Seit ein paar Monaten muss ich folgendes machen um ihn zu starten:

Einschalten
Tastatur wurde nicht gefunden
Ausschalten
Einschalten
Ins Bios wechseln
Bootreihenfolge ändern (HDD als erstes)
Save and exit
Er rebootet dann und läuft dann auch problemlos an.

Gestern wollte ich dei Bios Batterie wechseln. Leider hat das nicht funktioniert: Obwohl ich alle Schrauben draußen habe, lässt sich die Untere Abdeckung nicht von der oberen lösen. Evtl. ist unter der Tastatur noch eine Schraube. Wie bekomme ich die denn raus?
Ich finde nichts um die Tastatur zu lösen.
Bzw. liegt es denn überhaupt an der Batterie oder könnte das auch was anderes sein?

Bye, Transmitter


----------



## Radhad (25. Mai 2007)

Stimmt denn nur die Bootreihenfolge nicht oder verliert das BIOS alle Einstellungen?

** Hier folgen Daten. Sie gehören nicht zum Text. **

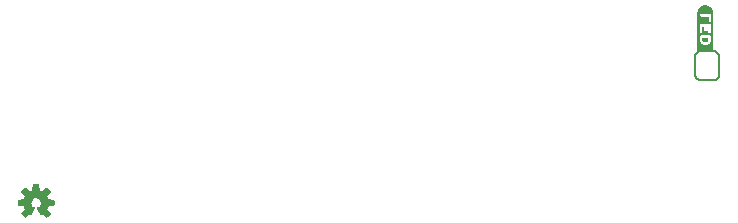
<source format=gbo>
G04 EAGLE Gerber RS-274X export*
G75*
%MOMM*%
%FSLAX34Y34*%
%LPD*%
%INSilkscreen Bottom*%
%IPPOS*%
%AMOC8*
5,1,8,0,0,1.08239X$1,22.5*%
G01*
%ADD10C,0.203200*%

G36*
X638844Y149158D02*
X638844Y149158D01*
X638852Y149160D01*
X639052Y149660D01*
X639048Y149673D01*
X639055Y149678D01*
X639055Y180778D01*
X639019Y180825D01*
X639006Y180815D01*
X638996Y180823D01*
X639021Y180831D01*
X639053Y180876D01*
X639055Y180878D01*
X639055Y181478D01*
X639052Y181482D01*
X639055Y181485D01*
X638855Y182885D01*
X638850Y182890D01*
X638853Y182894D01*
X638653Y183494D01*
X638648Y183497D01*
X638650Y183500D01*
X638050Y184700D01*
X638046Y184702D01*
X638047Y184705D01*
X637647Y185305D01*
X637644Y185306D01*
X637644Y185309D01*
X637244Y185809D01*
X637240Y185810D01*
X637241Y185813D01*
X636741Y186313D01*
X636734Y186314D01*
X636733Y186319D01*
X636135Y186718D01*
X635637Y187116D01*
X635629Y187117D01*
X635628Y187122D01*
X635028Y187422D01*
X635021Y187421D01*
X635020Y187425D01*
X634321Y187625D01*
X633722Y187825D01*
X633715Y187823D01*
X633713Y187827D01*
X632313Y188027D01*
X632303Y188021D01*
X632298Y188027D01*
X631702Y187927D01*
X631006Y187927D01*
X630998Y187921D01*
X630992Y187925D01*
X630292Y187725D01*
X630291Y187724D01*
X630290Y187725D01*
X629690Y187525D01*
X629687Y187520D01*
X629684Y187522D01*
X628484Y186922D01*
X628481Y186915D01*
X628475Y186916D01*
X627975Y186516D01*
X627974Y186516D01*
X627374Y186016D01*
X627373Y186009D01*
X627368Y186009D01*
X626568Y185009D01*
X626567Y185005D01*
X626565Y185005D01*
X626165Y184405D01*
X626165Y184401D01*
X626162Y184400D01*
X625862Y183800D01*
X625863Y183795D01*
X625859Y183794D01*
X625659Y183194D01*
X625661Y183187D01*
X625657Y183185D01*
X625557Y182485D01*
X625457Y181786D01*
X625357Y181186D01*
X625360Y181181D01*
X625357Y181178D01*
X625357Y149378D01*
X625386Y149340D01*
X625388Y149332D01*
X625888Y149132D01*
X625901Y149136D01*
X625906Y149129D01*
X638806Y149129D01*
X638844Y149158D01*
G37*
G36*
X74852Y8020D02*
X74852Y8020D01*
X74960Y8030D01*
X74973Y8036D01*
X74987Y8038D01*
X75084Y8086D01*
X75183Y8131D01*
X75196Y8142D01*
X75205Y8146D01*
X75220Y8162D01*
X75297Y8224D01*
X77882Y10809D01*
X77945Y10898D01*
X78011Y10983D01*
X78016Y10996D01*
X78024Y11008D01*
X78055Y11111D01*
X78091Y11214D01*
X78091Y11228D01*
X78095Y11241D01*
X78091Y11349D01*
X78092Y11458D01*
X78087Y11471D01*
X78087Y11485D01*
X78049Y11587D01*
X78014Y11689D01*
X78005Y11704D01*
X78001Y11713D01*
X77987Y11730D01*
X77933Y11812D01*
X75169Y15202D01*
X75726Y16284D01*
X75732Y16304D01*
X75774Y16399D01*
X76145Y17558D01*
X80496Y18001D01*
X80600Y18029D01*
X80706Y18054D01*
X80718Y18061D01*
X80731Y18064D01*
X80821Y18125D01*
X80914Y18182D01*
X80922Y18193D01*
X80934Y18201D01*
X81000Y18287D01*
X81069Y18371D01*
X81073Y18384D01*
X81082Y18395D01*
X81116Y18498D01*
X81155Y18599D01*
X81156Y18617D01*
X81160Y18626D01*
X81160Y18648D01*
X81169Y18746D01*
X81169Y22402D01*
X81152Y22509D01*
X81138Y22617D01*
X81132Y22629D01*
X81130Y22643D01*
X81078Y22739D01*
X81031Y22836D01*
X81021Y22846D01*
X81015Y22858D01*
X80935Y22932D01*
X80859Y23009D01*
X80847Y23015D01*
X80837Y23025D01*
X80738Y23070D01*
X80641Y23118D01*
X80623Y23122D01*
X80614Y23126D01*
X80593Y23128D01*
X80496Y23147D01*
X76145Y23590D01*
X75774Y24749D01*
X75765Y24767D01*
X75763Y24774D01*
X75759Y24781D01*
X75726Y24864D01*
X75169Y25946D01*
X77933Y29336D01*
X77987Y29430D01*
X78044Y29522D01*
X78047Y29535D01*
X78054Y29547D01*
X78075Y29654D01*
X78100Y29759D01*
X78098Y29773D01*
X78101Y29787D01*
X78086Y29894D01*
X78076Y30002D01*
X78070Y30015D01*
X78068Y30029D01*
X78020Y30126D01*
X77975Y30225D01*
X77964Y30238D01*
X77960Y30247D01*
X77944Y30262D01*
X77882Y30339D01*
X75297Y32924D01*
X75208Y32987D01*
X75123Y33053D01*
X75110Y33058D01*
X75098Y33066D01*
X74995Y33097D01*
X74892Y33133D01*
X74878Y33133D01*
X74865Y33137D01*
X74757Y33133D01*
X74648Y33134D01*
X74635Y33129D01*
X74621Y33129D01*
X74519Y33091D01*
X74417Y33056D01*
X74402Y33047D01*
X74393Y33043D01*
X74376Y33029D01*
X74294Y32975D01*
X70904Y30211D01*
X69822Y30768D01*
X69802Y30774D01*
X69707Y30816D01*
X68548Y31187D01*
X68105Y35538D01*
X68077Y35642D01*
X68052Y35748D01*
X68045Y35760D01*
X68042Y35773D01*
X67981Y35863D01*
X67924Y35956D01*
X67913Y35964D01*
X67905Y35976D01*
X67819Y36042D01*
X67735Y36111D01*
X67722Y36115D01*
X67711Y36124D01*
X67608Y36158D01*
X67507Y36197D01*
X67489Y36198D01*
X67480Y36202D01*
X67458Y36202D01*
X67360Y36211D01*
X63704Y36211D01*
X63597Y36194D01*
X63489Y36180D01*
X63477Y36174D01*
X63463Y36172D01*
X63367Y36120D01*
X63270Y36073D01*
X63260Y36063D01*
X63248Y36057D01*
X63174Y35977D01*
X63097Y35901D01*
X63091Y35889D01*
X63081Y35879D01*
X63036Y35780D01*
X62988Y35683D01*
X62984Y35665D01*
X62980Y35656D01*
X62978Y35635D01*
X62959Y35538D01*
X62516Y31187D01*
X61357Y30816D01*
X61339Y30806D01*
X61242Y30768D01*
X60160Y30211D01*
X56770Y32975D01*
X56676Y33029D01*
X56584Y33086D01*
X56571Y33089D01*
X56559Y33096D01*
X56452Y33117D01*
X56347Y33142D01*
X56333Y33140D01*
X56319Y33143D01*
X56212Y33128D01*
X56104Y33118D01*
X56091Y33112D01*
X56078Y33110D01*
X55980Y33062D01*
X55881Y33017D01*
X55868Y33006D01*
X55859Y33002D01*
X55844Y32986D01*
X55767Y32924D01*
X53182Y30339D01*
X53119Y30250D01*
X53053Y30165D01*
X53048Y30152D01*
X53040Y30140D01*
X53009Y30037D01*
X52973Y29934D01*
X52973Y29920D01*
X52969Y29907D01*
X52973Y29799D01*
X52972Y29690D01*
X52977Y29677D01*
X52977Y29663D01*
X53015Y29561D01*
X53050Y29459D01*
X53059Y29444D01*
X53063Y29435D01*
X53077Y29418D01*
X53131Y29336D01*
X55895Y25946D01*
X55338Y24864D01*
X55332Y24844D01*
X55290Y24749D01*
X54919Y23590D01*
X50568Y23147D01*
X50464Y23119D01*
X50358Y23094D01*
X50346Y23087D01*
X50333Y23084D01*
X50243Y23023D01*
X50150Y22966D01*
X50142Y22955D01*
X50130Y22947D01*
X50064Y22861D01*
X49996Y22777D01*
X49991Y22764D01*
X49982Y22753D01*
X49948Y22650D01*
X49909Y22549D01*
X49908Y22531D01*
X49904Y22522D01*
X49905Y22500D01*
X49895Y22402D01*
X49895Y18746D01*
X49912Y18639D01*
X49926Y18531D01*
X49932Y18519D01*
X49934Y18505D01*
X49986Y18409D01*
X50033Y18312D01*
X50043Y18302D01*
X50049Y18290D01*
X50129Y18216D01*
X50205Y18139D01*
X50217Y18133D01*
X50228Y18123D01*
X50326Y18078D01*
X50423Y18030D01*
X50441Y18026D01*
X50450Y18022D01*
X50471Y18020D01*
X50568Y18001D01*
X54919Y17558D01*
X55290Y16399D01*
X55300Y16381D01*
X55338Y16284D01*
X55895Y15202D01*
X53131Y11812D01*
X53077Y11718D01*
X53020Y11626D01*
X53017Y11613D01*
X53010Y11601D01*
X52989Y11494D01*
X52964Y11389D01*
X52966Y11375D01*
X52963Y11361D01*
X52978Y11254D01*
X52988Y11146D01*
X52994Y11133D01*
X52996Y11120D01*
X53044Y11022D01*
X53089Y10923D01*
X53100Y10910D01*
X53104Y10901D01*
X53120Y10886D01*
X53182Y10809D01*
X55767Y8224D01*
X55856Y8161D01*
X55941Y8095D01*
X55954Y8090D01*
X55966Y8082D01*
X56069Y8051D01*
X56172Y8015D01*
X56186Y8015D01*
X56199Y8011D01*
X56307Y8015D01*
X56416Y8014D01*
X56429Y8019D01*
X56443Y8019D01*
X56545Y8057D01*
X56647Y8092D01*
X56662Y8101D01*
X56671Y8105D01*
X56688Y8119D01*
X56770Y8173D01*
X60160Y10937D01*
X61242Y10380D01*
X61295Y10363D01*
X61344Y10337D01*
X61410Y10326D01*
X61474Y10305D01*
X61530Y10306D01*
X61584Y10297D01*
X61651Y10308D01*
X61718Y10309D01*
X61770Y10327D01*
X61825Y10336D01*
X61885Y10368D01*
X61948Y10391D01*
X61991Y10425D01*
X62041Y10451D01*
X62087Y10500D01*
X62139Y10542D01*
X62170Y10589D01*
X62208Y10629D01*
X62264Y10734D01*
X62272Y10747D01*
X62273Y10752D01*
X62277Y10759D01*
X64430Y15956D01*
X64450Y16039D01*
X64455Y16052D01*
X64457Y16068D01*
X64482Y16153D01*
X64481Y16174D01*
X64486Y16194D01*
X64478Y16276D01*
X64479Y16295D01*
X64475Y16315D01*
X64471Y16396D01*
X64464Y16416D01*
X64462Y16437D01*
X64430Y16506D01*
X64424Y16533D01*
X64409Y16557D01*
X64383Y16624D01*
X64370Y16640D01*
X64361Y16659D01*
X64316Y16708D01*
X64296Y16740D01*
X64265Y16765D01*
X64227Y16811D01*
X64204Y16827D01*
X64194Y16837D01*
X64173Y16849D01*
X64108Y16894D01*
X64107Y16895D01*
X64106Y16896D01*
X63207Y17402D01*
X62520Y18046D01*
X62005Y18834D01*
X61693Y19722D01*
X61601Y20659D01*
X61734Y21591D01*
X62085Y22465D01*
X62634Y23230D01*
X63348Y23843D01*
X64188Y24268D01*
X65105Y24482D01*
X66046Y24472D01*
X66958Y24238D01*
X67788Y23795D01*
X68489Y23166D01*
X69021Y22389D01*
X69352Y21508D01*
X69465Y20573D01*
X69357Y19656D01*
X69037Y18788D01*
X68523Y18019D01*
X67844Y17392D01*
X66960Y16897D01*
X66918Y16864D01*
X66876Y16841D01*
X66845Y16808D01*
X66797Y16773D01*
X66785Y16757D01*
X66769Y16744D01*
X66734Y16689D01*
X66709Y16663D01*
X66696Y16633D01*
X66654Y16575D01*
X66648Y16556D01*
X66638Y16539D01*
X66619Y16464D01*
X66609Y16441D01*
X66606Y16417D01*
X66583Y16342D01*
X66584Y16322D01*
X66579Y16302D01*
X66586Y16216D01*
X66585Y16198D01*
X66588Y16182D01*
X66591Y16098D01*
X66599Y16073D01*
X66600Y16059D01*
X66610Y16037D01*
X66634Y15956D01*
X67563Y13713D01*
X67563Y13712D01*
X68494Y11465D01*
X68495Y11465D01*
X68787Y10759D01*
X68816Y10712D01*
X68837Y10660D01*
X68880Y10609D01*
X68916Y10552D01*
X68959Y10517D01*
X68995Y10474D01*
X69052Y10440D01*
X69104Y10397D01*
X69156Y10378D01*
X69204Y10349D01*
X69270Y10335D01*
X69333Y10311D01*
X69388Y10309D01*
X69442Y10298D01*
X69509Y10305D01*
X69576Y10303D01*
X69630Y10319D01*
X69685Y10326D01*
X69796Y10370D01*
X69810Y10374D01*
X69814Y10377D01*
X69822Y10380D01*
X70904Y10937D01*
X74294Y8173D01*
X74388Y8119D01*
X74480Y8062D01*
X74493Y8059D01*
X74505Y8052D01*
X74612Y8031D01*
X74717Y8006D01*
X74731Y8008D01*
X74745Y8005D01*
X74852Y8020D01*
G37*
%LPC*%
G36*
X631809Y154127D02*
X631809Y154127D01*
X631116Y154226D01*
X630424Y154424D01*
X629829Y154721D01*
X629337Y155017D01*
X628347Y156007D01*
X627752Y157197D01*
X627554Y157789D01*
X627455Y158481D01*
X627455Y161762D01*
X627736Y162136D01*
X628314Y162329D01*
X629486Y162329D01*
X629953Y159994D01*
X629671Y159713D01*
X629668Y159689D01*
X629659Y159682D01*
X629660Y159680D01*
X629657Y159678D01*
X629657Y158278D01*
X629666Y158265D01*
X629662Y158256D01*
X629962Y157656D01*
X629966Y157654D01*
X629965Y157651D01*
X630365Y157051D01*
X630375Y157047D01*
X630375Y157040D01*
X630875Y156640D01*
X630888Y156639D01*
X630890Y156631D01*
X631490Y156431D01*
X631497Y156433D01*
X631499Y156429D01*
X632199Y156329D01*
X632208Y156334D01*
X632213Y156329D01*
X632913Y156429D01*
X632921Y156437D01*
X632928Y156434D01*
X633528Y156734D01*
X633531Y156741D01*
X633537Y156740D01*
X634037Y157140D01*
X634038Y157144D01*
X634041Y157143D01*
X634541Y157643D01*
X634542Y157655D01*
X634550Y157656D01*
X634650Y157856D01*
X634647Y157872D01*
X634655Y157878D01*
X634655Y159978D01*
X634619Y160025D01*
X634616Y160023D01*
X634614Y160027D01*
X634014Y160127D01*
X634009Y160124D01*
X634006Y160127D01*
X630047Y160127D01*
X629647Y162329D01*
X635803Y162329D01*
X636479Y162232D01*
X636759Y161859D01*
X636857Y161075D01*
X636857Y158381D01*
X636758Y157689D01*
X636560Y157097D01*
X636263Y156501D01*
X635966Y156007D01*
X635473Y155415D01*
X634879Y155019D01*
X634878Y155016D01*
X634875Y155016D01*
X634382Y154622D01*
X633791Y154425D01*
X633095Y154226D01*
X632502Y154127D01*
X631809Y154127D01*
G37*
%LPD*%
%LPC*%
G36*
X635129Y164525D02*
X635129Y164525D01*
X634752Y164902D01*
X634655Y165482D01*
X634655Y168878D01*
X634652Y168883D01*
X634655Y168886D01*
X634555Y169486D01*
X634511Y169527D01*
X634509Y169524D01*
X634506Y169527D01*
X633806Y169527D01*
X633794Y169518D01*
X633792Y169518D01*
X633784Y169522D01*
X633384Y169322D01*
X633370Y169294D01*
X633359Y169285D01*
X633361Y169282D01*
X633357Y169278D01*
X633357Y167281D01*
X633258Y166591D01*
X633068Y166115D01*
X632399Y165829D01*
X631625Y165925D01*
X631249Y166208D01*
X631055Y166885D01*
X631055Y169478D01*
X631019Y169525D01*
X631012Y169520D01*
X631006Y169527D01*
X629706Y169527D01*
X629659Y169491D01*
X629663Y169486D01*
X629659Y169482D01*
X629660Y169480D01*
X629657Y169478D01*
X629657Y165382D01*
X629561Y164806D01*
X629176Y164517D01*
X629165Y164477D01*
X629158Y164470D01*
X629154Y164488D01*
X629110Y164527D01*
X629105Y164522D01*
X629100Y164527D01*
X628311Y164428D01*
X627739Y164619D01*
X627455Y165092D01*
X627455Y170575D01*
X627553Y171259D01*
X627833Y171632D01*
X628509Y171729D01*
X636002Y171729D01*
X636578Y171633D01*
X636857Y171262D01*
X636857Y164994D01*
X636577Y164621D01*
X635902Y164428D01*
X635129Y164525D01*
G37*
%LPD*%
%LPC*%
G36*
X635434Y173927D02*
X635434Y173927D01*
X635153Y174395D01*
X635055Y175081D01*
X635055Y178278D01*
X635019Y178325D01*
X635012Y178320D01*
X635006Y178327D01*
X628909Y178327D01*
X628214Y178427D01*
X627739Y178522D01*
X627455Y179090D01*
X627455Y179964D01*
X627737Y180433D01*
X628310Y180529D01*
X636481Y180529D01*
X636759Y180159D01*
X636857Y179375D01*
X636857Y174682D01*
X636763Y174117D01*
X636099Y173927D01*
X635434Y173927D01*
G37*
%LPD*%
D10*
X643890Y129286D02*
X643890Y144526D01*
X628142Y124714D02*
X628009Y124716D01*
X627876Y124722D01*
X627744Y124731D01*
X627611Y124745D01*
X627479Y124762D01*
X627348Y124783D01*
X627217Y124808D01*
X627088Y124837D01*
X626959Y124870D01*
X626831Y124906D01*
X626704Y124946D01*
X626578Y124990D01*
X626454Y125037D01*
X626331Y125088D01*
X626210Y125142D01*
X626090Y125200D01*
X625972Y125262D01*
X625856Y125327D01*
X625742Y125395D01*
X625630Y125466D01*
X625520Y125541D01*
X625412Y125619D01*
X625306Y125700D01*
X625203Y125784D01*
X625103Y125871D01*
X625005Y125960D01*
X624909Y126053D01*
X624816Y126149D01*
X624727Y126247D01*
X624640Y126347D01*
X624556Y126450D01*
X624475Y126556D01*
X624397Y126664D01*
X624322Y126774D01*
X624251Y126886D01*
X624183Y127000D01*
X624118Y127116D01*
X624056Y127234D01*
X623998Y127354D01*
X623944Y127475D01*
X623893Y127598D01*
X623846Y127722D01*
X623802Y127848D01*
X623762Y127975D01*
X623726Y128103D01*
X623693Y128232D01*
X623664Y128361D01*
X623639Y128492D01*
X623618Y128623D01*
X623601Y128755D01*
X623587Y128888D01*
X623578Y129020D01*
X623572Y129153D01*
X623570Y129286D01*
X623570Y144526D02*
X623572Y144659D01*
X623578Y144792D01*
X623587Y144924D01*
X623601Y145057D01*
X623618Y145189D01*
X623639Y145320D01*
X623664Y145451D01*
X623693Y145580D01*
X623726Y145709D01*
X623762Y145837D01*
X623802Y145964D01*
X623846Y146090D01*
X623893Y146214D01*
X623944Y146337D01*
X623998Y146458D01*
X624056Y146578D01*
X624118Y146696D01*
X624183Y146812D01*
X624251Y146926D01*
X624322Y147038D01*
X624397Y147148D01*
X624475Y147256D01*
X624556Y147362D01*
X624640Y147465D01*
X624727Y147565D01*
X624816Y147663D01*
X624909Y147759D01*
X625005Y147852D01*
X625103Y147941D01*
X625203Y148028D01*
X625306Y148112D01*
X625412Y148193D01*
X625520Y148271D01*
X625630Y148346D01*
X625742Y148417D01*
X625856Y148485D01*
X625972Y148550D01*
X626090Y148612D01*
X626210Y148670D01*
X626331Y148724D01*
X626454Y148775D01*
X626578Y148822D01*
X626704Y148866D01*
X626831Y148906D01*
X626959Y148942D01*
X627088Y148975D01*
X627217Y149004D01*
X627348Y149029D01*
X627479Y149050D01*
X627611Y149067D01*
X627744Y149081D01*
X627876Y149090D01*
X628009Y149096D01*
X628142Y149098D01*
X639318Y149098D02*
X639451Y149096D01*
X639584Y149090D01*
X639716Y149081D01*
X639849Y149067D01*
X639981Y149050D01*
X640112Y149029D01*
X640243Y149004D01*
X640372Y148975D01*
X640501Y148942D01*
X640629Y148906D01*
X640756Y148866D01*
X640882Y148822D01*
X641006Y148775D01*
X641129Y148724D01*
X641250Y148670D01*
X641370Y148612D01*
X641488Y148550D01*
X641604Y148485D01*
X641718Y148417D01*
X641830Y148346D01*
X641940Y148271D01*
X642048Y148193D01*
X642154Y148112D01*
X642257Y148028D01*
X642357Y147941D01*
X642455Y147852D01*
X642551Y147759D01*
X642644Y147663D01*
X642733Y147565D01*
X642820Y147465D01*
X642904Y147362D01*
X642985Y147256D01*
X643063Y147148D01*
X643138Y147038D01*
X643209Y146926D01*
X643277Y146812D01*
X643342Y146696D01*
X643404Y146578D01*
X643462Y146458D01*
X643516Y146337D01*
X643567Y146214D01*
X643614Y146090D01*
X643658Y145964D01*
X643698Y145837D01*
X643734Y145709D01*
X643767Y145580D01*
X643796Y145451D01*
X643821Y145320D01*
X643842Y145189D01*
X643859Y145057D01*
X643873Y144924D01*
X643882Y144792D01*
X643888Y144659D01*
X643890Y144526D01*
X643890Y129286D02*
X643888Y129153D01*
X643882Y129020D01*
X643873Y128888D01*
X643859Y128755D01*
X643842Y128623D01*
X643821Y128492D01*
X643796Y128361D01*
X643767Y128232D01*
X643734Y128103D01*
X643698Y127975D01*
X643658Y127848D01*
X643614Y127722D01*
X643567Y127598D01*
X643516Y127475D01*
X643462Y127354D01*
X643404Y127234D01*
X643342Y127116D01*
X643277Y127000D01*
X643209Y126886D01*
X643138Y126774D01*
X643063Y126664D01*
X642985Y126556D01*
X642904Y126450D01*
X642820Y126347D01*
X642733Y126247D01*
X642644Y126149D01*
X642551Y126053D01*
X642455Y125960D01*
X642357Y125871D01*
X642257Y125784D01*
X642154Y125700D01*
X642048Y125619D01*
X641940Y125541D01*
X641830Y125466D01*
X641718Y125395D01*
X641604Y125327D01*
X641488Y125262D01*
X641370Y125200D01*
X641250Y125142D01*
X641129Y125088D01*
X641006Y125037D01*
X640882Y124990D01*
X640756Y124946D01*
X640629Y124906D01*
X640501Y124870D01*
X640372Y124837D01*
X640243Y124808D01*
X640112Y124783D01*
X639981Y124762D01*
X639849Y124745D01*
X639716Y124731D01*
X639584Y124722D01*
X639451Y124716D01*
X639318Y124714D01*
X628142Y124714D01*
X628142Y149098D02*
X639318Y149098D01*
X623570Y144526D02*
X623570Y129286D01*
M02*

</source>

Eigentlich Dürfte die Batterie noch genug "Saft" haben, weil die auch im betrieb wieder geladen wird...


----------



## Transmitter (25. Mai 2007)

Nein, Uhrzeit stimmt auch nicht mehr.
Evtl. ist sie defekt?


----------



## Nils Hitze (25. Mai 2007)

Soll vorkommen sowas. 
Rumfummeln bis die Tastatur rausgeht und dann fluchen und zum Sekundenkleber
greifen, weil die Plastiknippel abgebrochen sind. 

Nein, eine direkte Anleitung WIE es funktioniert wirst du nicht finden,
da jedes Laptop anders aufgebaut ist. Welche Marke hast du denn?


----------



## Raubkopierer (25. Mai 2007)

jo. das ist beknackt bei Notebooks mit den "Nippeln". die brechen so leicht ab. eben immer schön vorsichtig ein und am besten Tasten an der oberen Kante abziehen. und mir ist aufgefallen, dass bei Cherry die Dinger etwas anders gearbeitet sind und sich besser entfernen lassen *mal wieder Produktwerung mach  *


----------



## PC Heini (26. Mai 2007)

Hab bis jetzt noch kein Laptop gesehen wo ne Extrabatterie fürs Bios hat. Wechsle mal den Accu vom Laptop. 8 jahre ist eigentlich schon ne lange Zeit für nen Accu.


----------